═══ EXCERPTED DATA

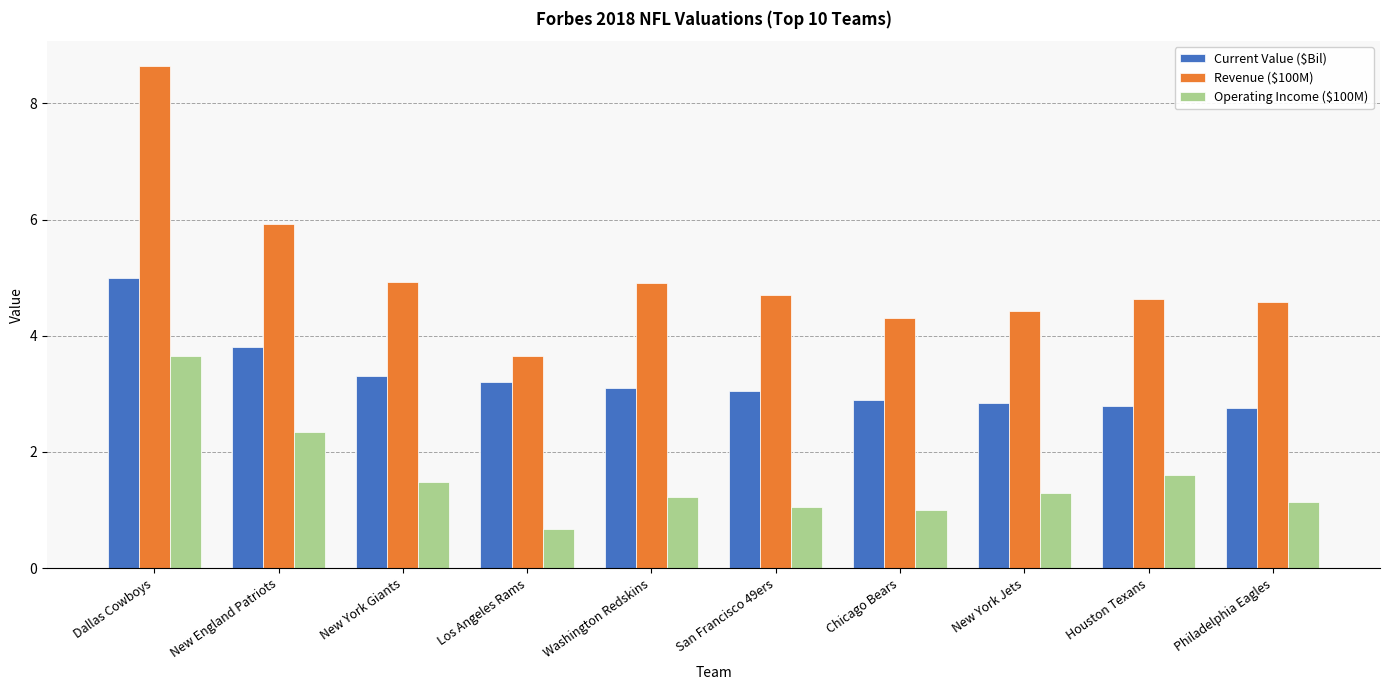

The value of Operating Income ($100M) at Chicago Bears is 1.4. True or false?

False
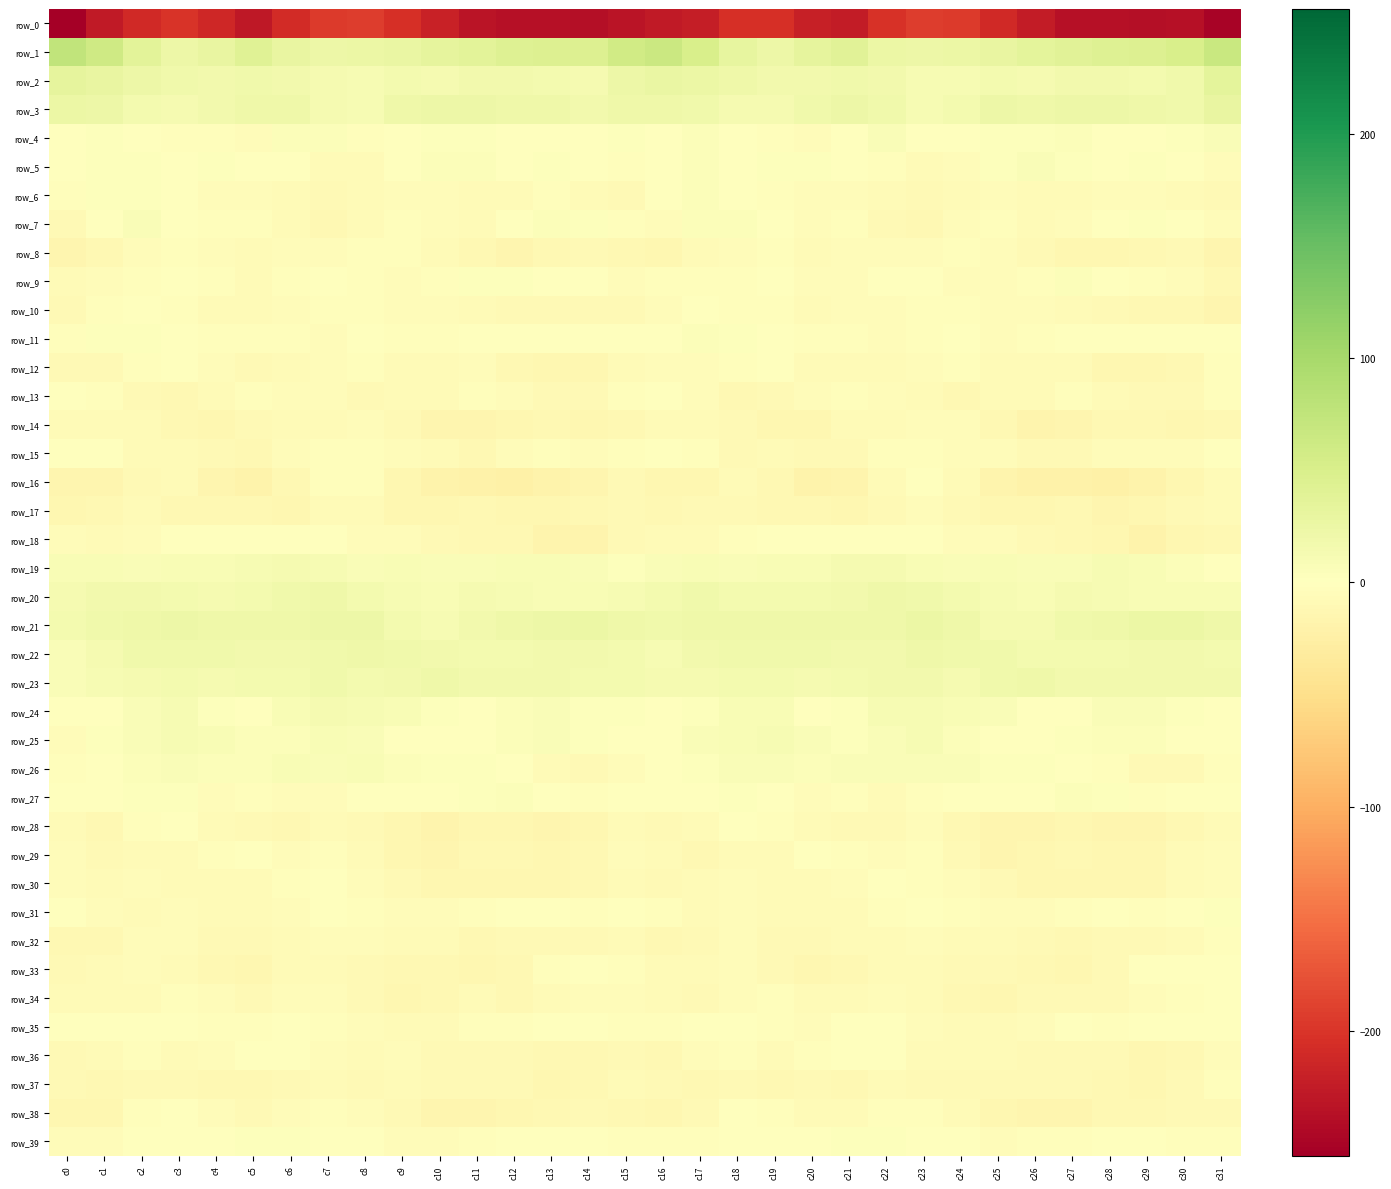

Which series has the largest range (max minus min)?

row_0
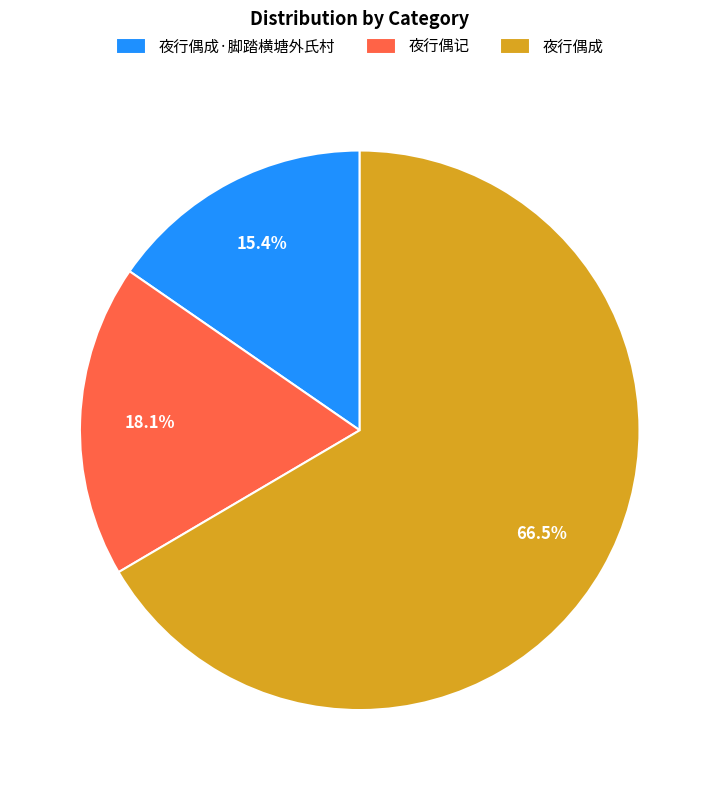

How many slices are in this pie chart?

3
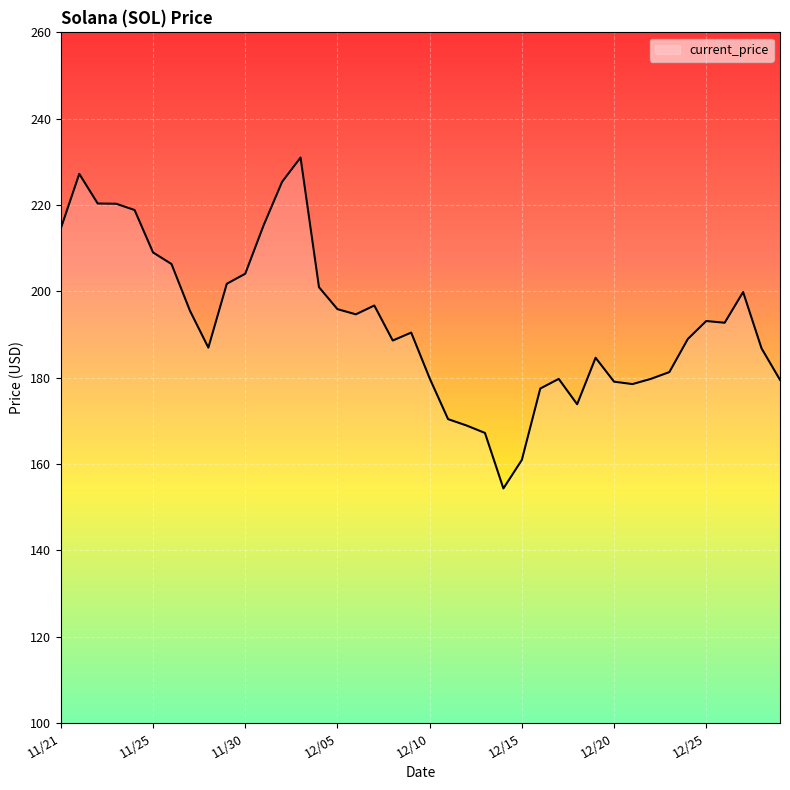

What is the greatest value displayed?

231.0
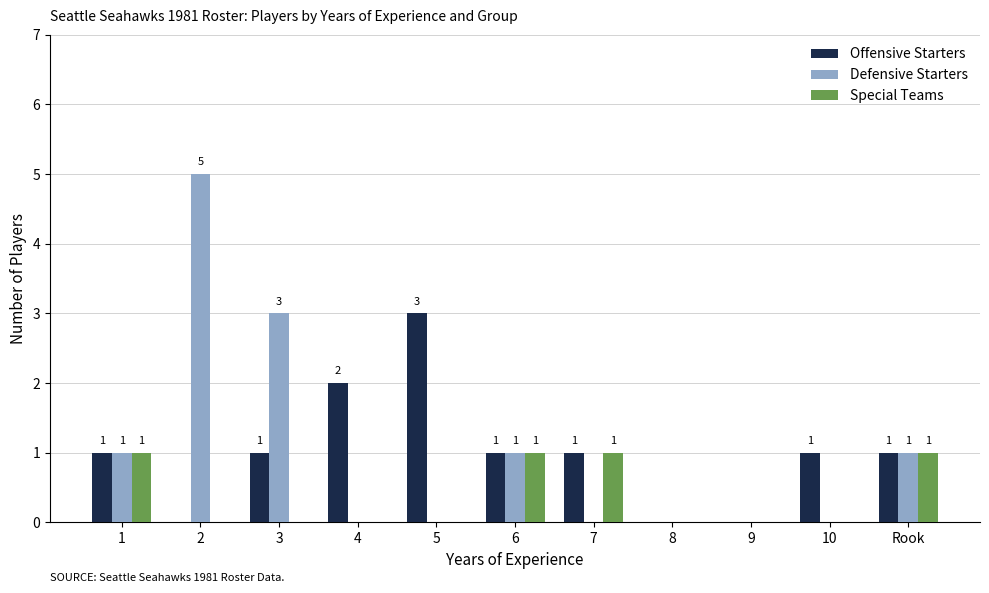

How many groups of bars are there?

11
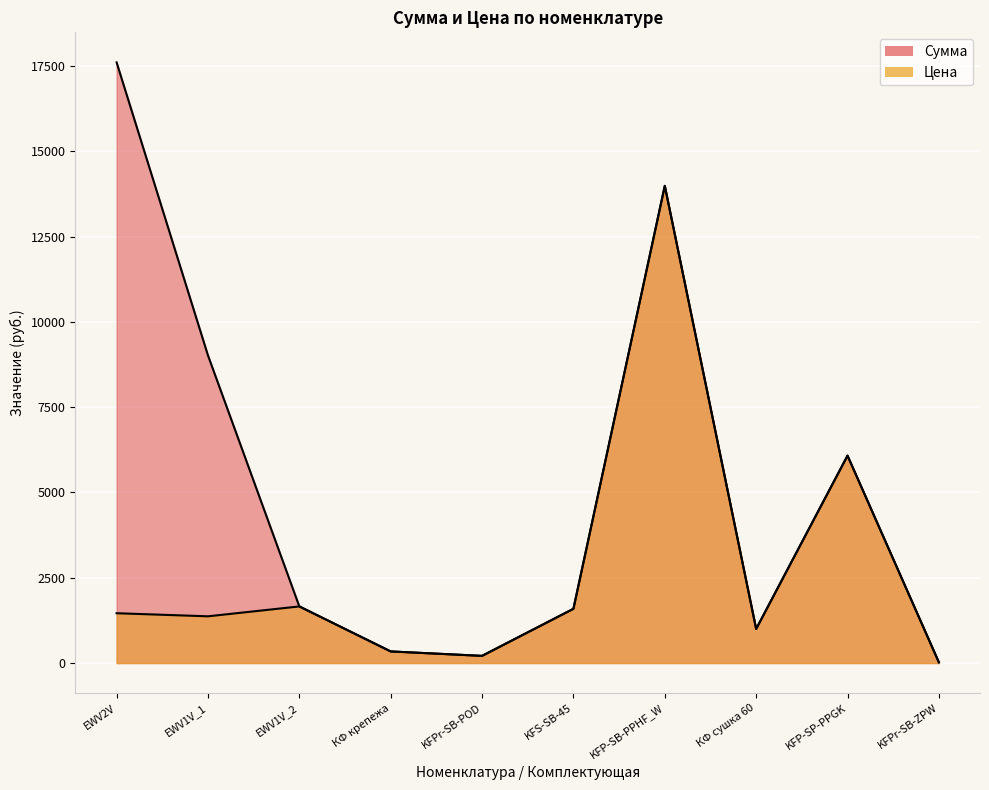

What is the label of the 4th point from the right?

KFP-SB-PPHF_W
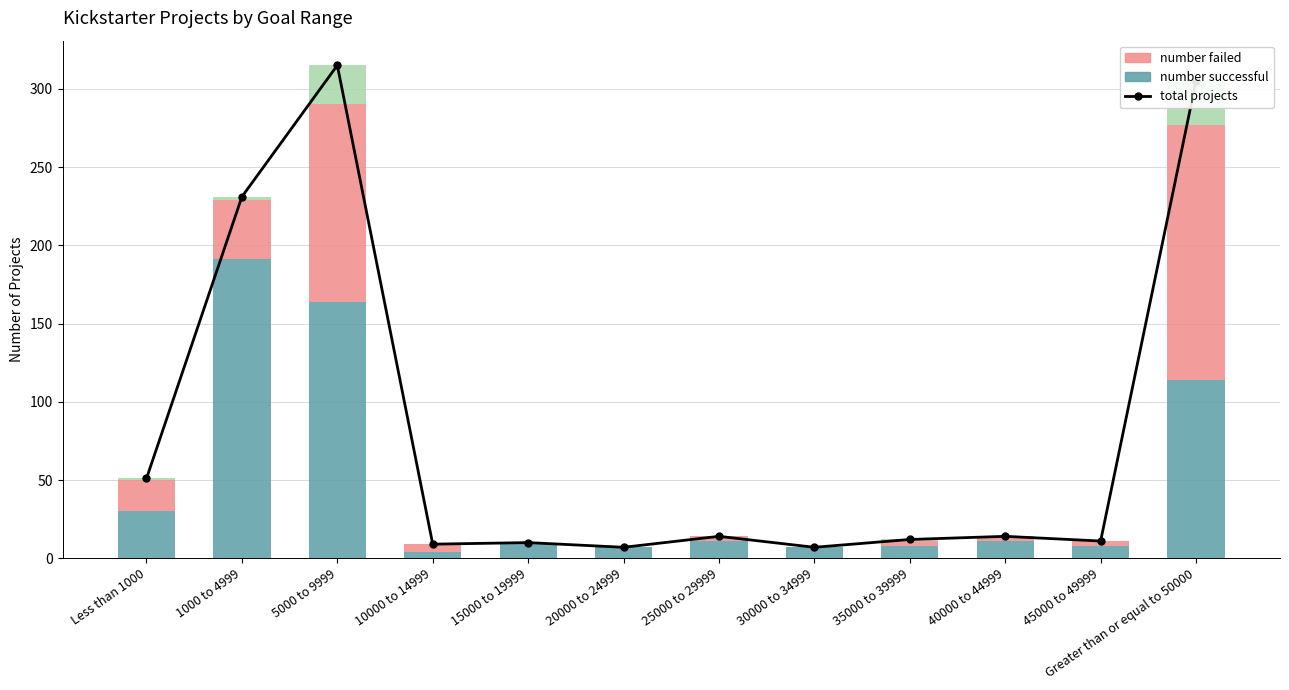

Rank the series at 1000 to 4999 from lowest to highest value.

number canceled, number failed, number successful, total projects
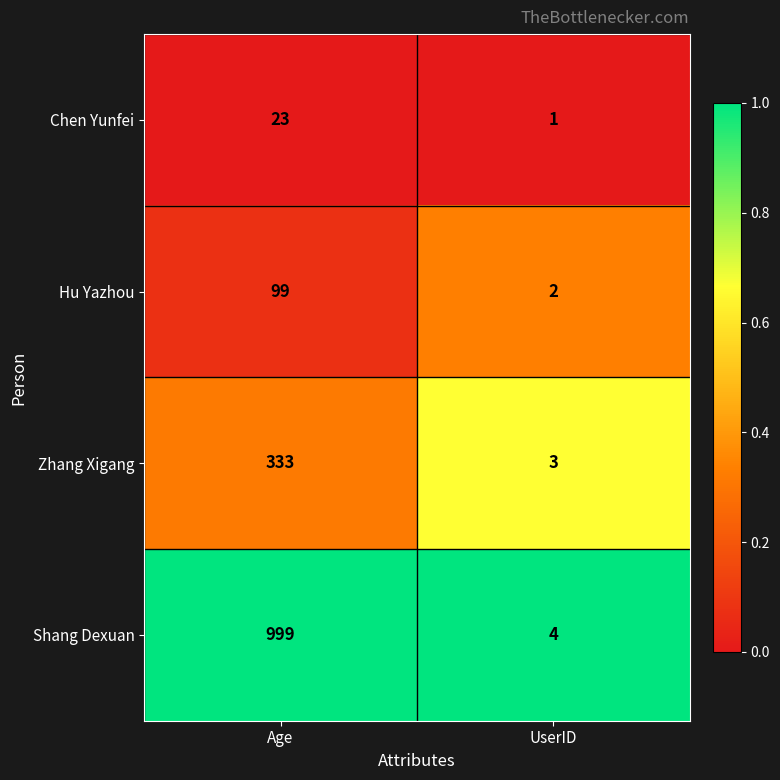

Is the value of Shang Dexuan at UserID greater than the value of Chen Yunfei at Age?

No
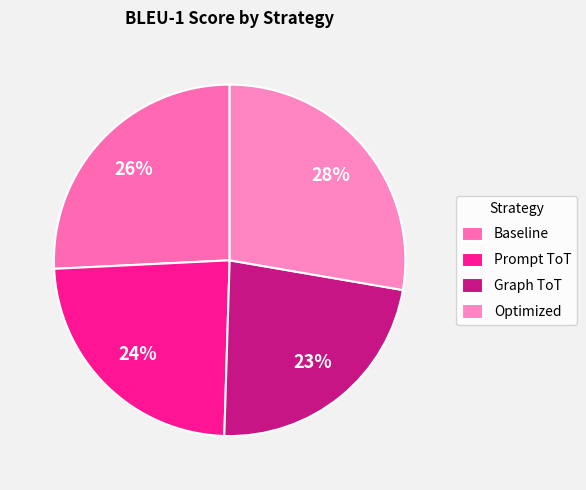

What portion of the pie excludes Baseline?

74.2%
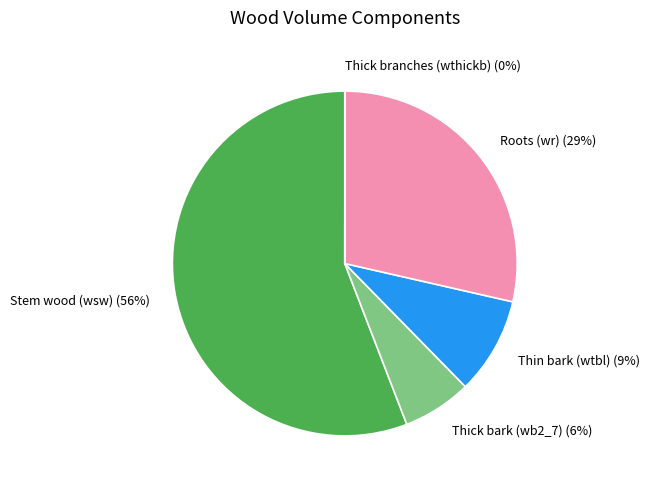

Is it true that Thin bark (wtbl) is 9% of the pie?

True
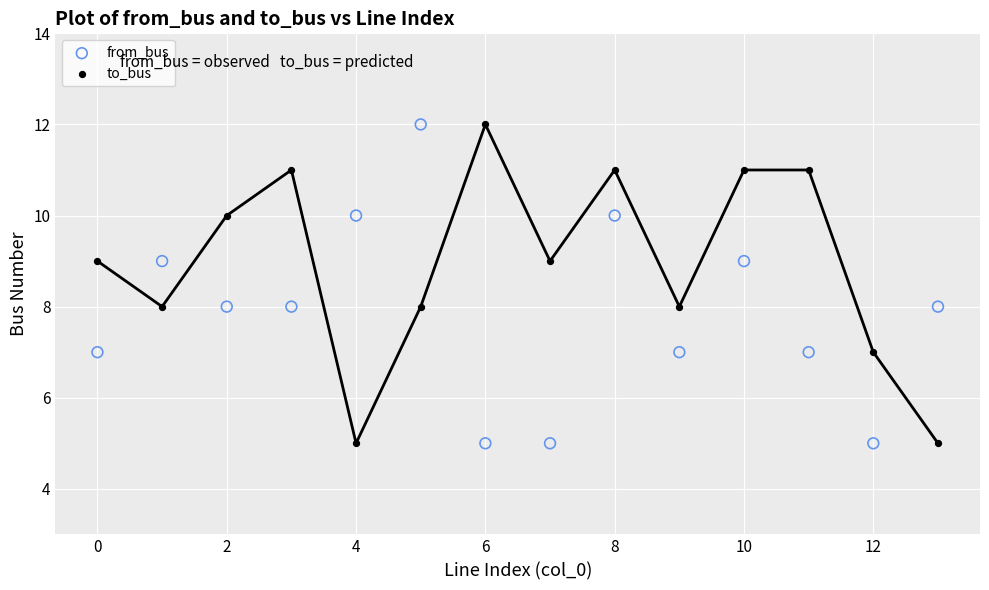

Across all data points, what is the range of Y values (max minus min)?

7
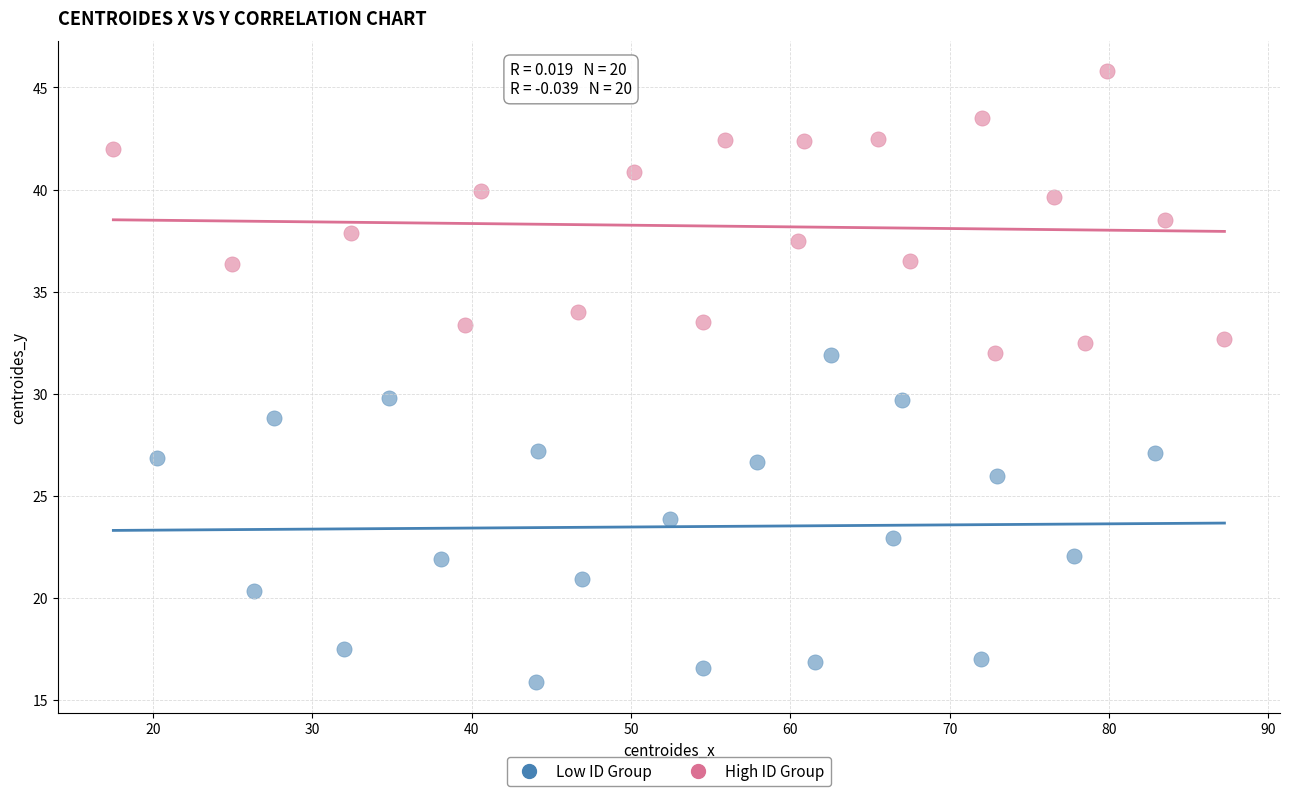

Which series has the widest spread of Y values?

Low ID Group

══════

### YOUR OBJECTIVE:
Reproduce the stretch of records from the line containing "How many slices are in this pie chart?" through the line containing "Which series has the widest", leaving out the pictures.

### EXERCISE SOLUTION:
How many slices are in this pie chart?

3

What is the greatest value displayed?

231.0

How many groups of bars are there?

11

What is the label of the 4th point from the right?

KFP-SB-PPHF_W

Rank the series at 1000 to 4999 from lowest to highest value.

number canceled, number failed, number successful, total projects

Is the value of Shang Dexuan at UserID greater than the value of Chen Yunfei at Age?

No

What portion of the pie excludes Baseline?

74.2%

Is it true that Thin bark (wtbl) is 9% of the pie?

True

Across all data points, what is the range of Y values (max minus min)?

7

Which series has the widest spread of Y values?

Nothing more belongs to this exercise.